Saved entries
┌────────

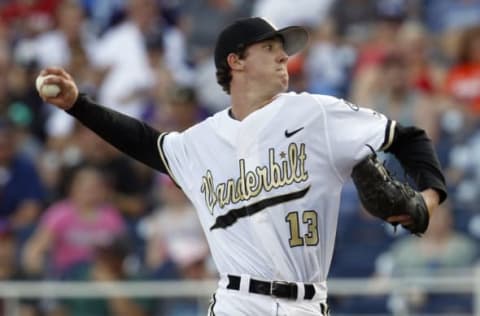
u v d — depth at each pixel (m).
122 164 40.28
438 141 38.97
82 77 46.69
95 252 37.34
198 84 44.69
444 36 43.44
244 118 18.77
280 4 46.12
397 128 18.00
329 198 18.17
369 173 17.25
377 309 33.19
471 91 41.00
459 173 38.22
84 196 37.84
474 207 37.25
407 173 18.06
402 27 43.56
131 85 45.34
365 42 43.50
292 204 18.14
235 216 18.52
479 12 44.19
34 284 35.41
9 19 50.62
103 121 19.48
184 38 47.12
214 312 18.56
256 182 18.34
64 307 35.06
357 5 45.19
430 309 32.75
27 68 47.19
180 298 34.50
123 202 39.84
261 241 18.22
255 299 18.22
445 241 34.66
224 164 18.75
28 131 44.56
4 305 35.41
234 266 18.45
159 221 37.31
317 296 18.36
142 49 46.28
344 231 37.44
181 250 36.69
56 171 41.59
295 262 18.17
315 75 42.94
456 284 32.72
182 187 19.55
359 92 40.72
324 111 18.12
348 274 36.59
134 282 35.50
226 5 47.78
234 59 18.83
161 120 41.50
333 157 18.02
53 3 50.62
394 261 34.97
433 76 41.00
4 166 41.78
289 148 18.20
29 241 39.03
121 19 48.47
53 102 19.17
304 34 18.78
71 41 47.81
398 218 17.39
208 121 19.23
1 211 41.50
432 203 17.61
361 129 17.97
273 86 18.70
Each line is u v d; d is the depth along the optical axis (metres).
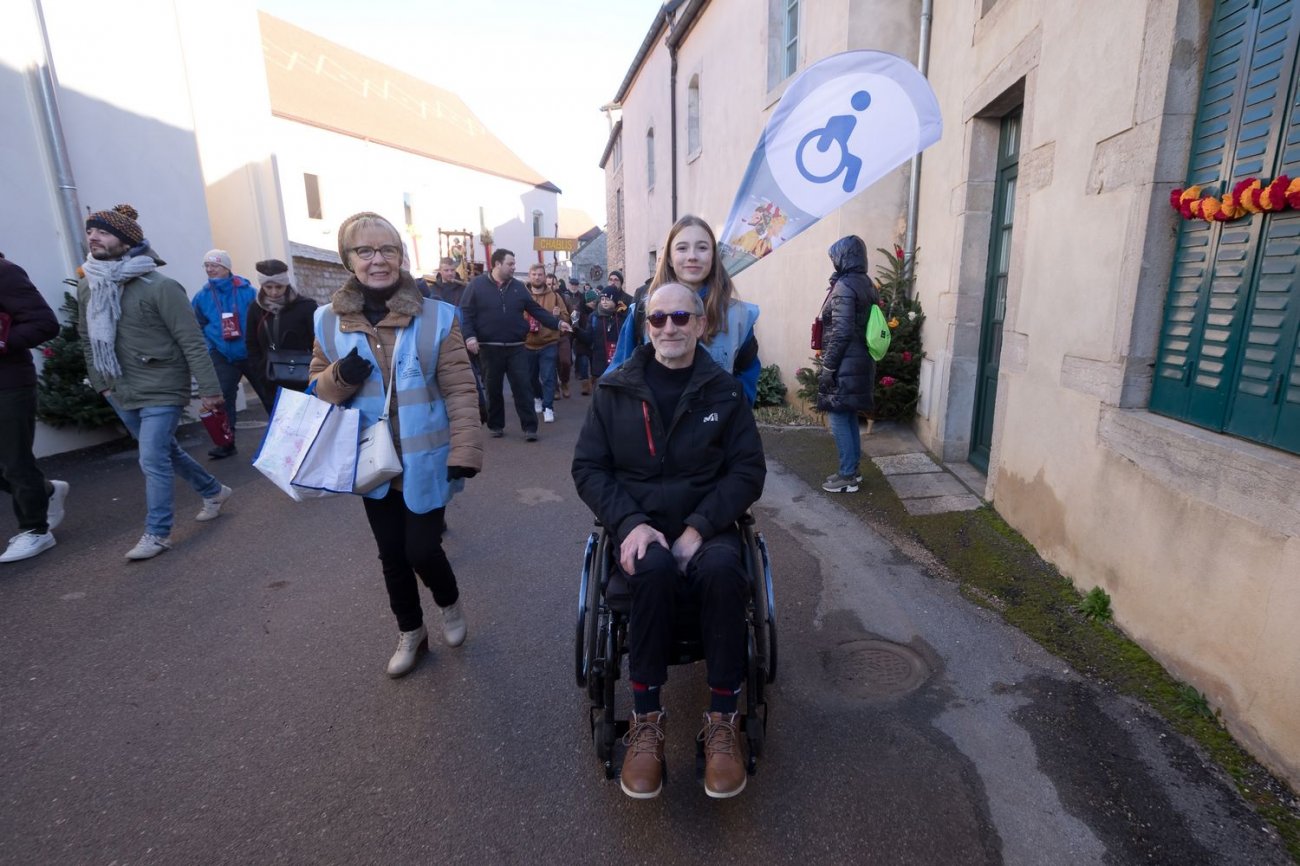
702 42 11.69
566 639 3.35
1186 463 2.65
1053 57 3.82
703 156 11.88
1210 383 2.69
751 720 2.21
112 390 4.21
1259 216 2.43
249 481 5.87
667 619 2.13
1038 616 3.34
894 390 6.66
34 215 6.40
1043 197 3.94
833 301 4.92
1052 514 3.78
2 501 5.26
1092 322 3.38
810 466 5.99
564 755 2.55
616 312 10.88
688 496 2.40
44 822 2.25
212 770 2.49
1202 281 2.74
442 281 9.80
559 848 2.13
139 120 7.55
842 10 6.65
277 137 24.42
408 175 30.69
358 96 31.16
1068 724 2.59
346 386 2.69
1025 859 2.04
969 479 5.35
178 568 4.16
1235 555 2.40
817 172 3.49
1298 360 2.26
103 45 7.14
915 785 2.35
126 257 4.09
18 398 4.11
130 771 2.48
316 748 2.60
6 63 6.16
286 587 3.91
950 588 3.74
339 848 2.14
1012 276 4.40
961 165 5.49
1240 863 1.98
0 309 3.94
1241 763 2.31
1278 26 2.34
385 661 3.17
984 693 2.81
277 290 5.59
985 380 5.52
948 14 5.84
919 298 6.60
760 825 2.20
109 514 5.07
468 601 3.74
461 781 2.42
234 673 3.09
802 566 4.08
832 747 2.54
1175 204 2.83
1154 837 2.08
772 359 9.30
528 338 8.26
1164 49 2.81
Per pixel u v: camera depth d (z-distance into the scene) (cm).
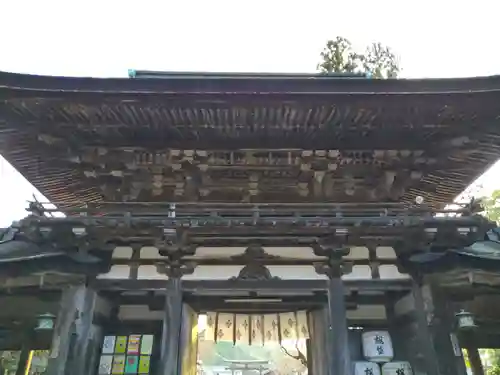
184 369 786
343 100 789
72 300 770
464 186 1135
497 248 840
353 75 1239
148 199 950
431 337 762
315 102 792
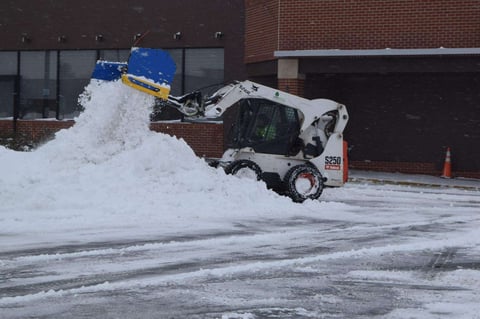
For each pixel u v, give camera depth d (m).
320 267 10.66
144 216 14.77
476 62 23.17
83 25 31.69
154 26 30.47
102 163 16.55
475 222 15.59
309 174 18.28
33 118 32.78
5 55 33.16
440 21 23.45
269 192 17.52
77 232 13.03
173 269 10.30
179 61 30.23
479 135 26.09
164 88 17.12
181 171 16.81
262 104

└────────

**Your task:**
Return each line among the entries that holds the word "depth".

**Solution to the exercise:**
u v d — depth at each pixel (m).
Each line is u v d; d is the depth along the optical axis (metres).
Per pixel u v: camera depth d (z-distance into the scene) (cm).
For each pixel u v, give camera depth d (m).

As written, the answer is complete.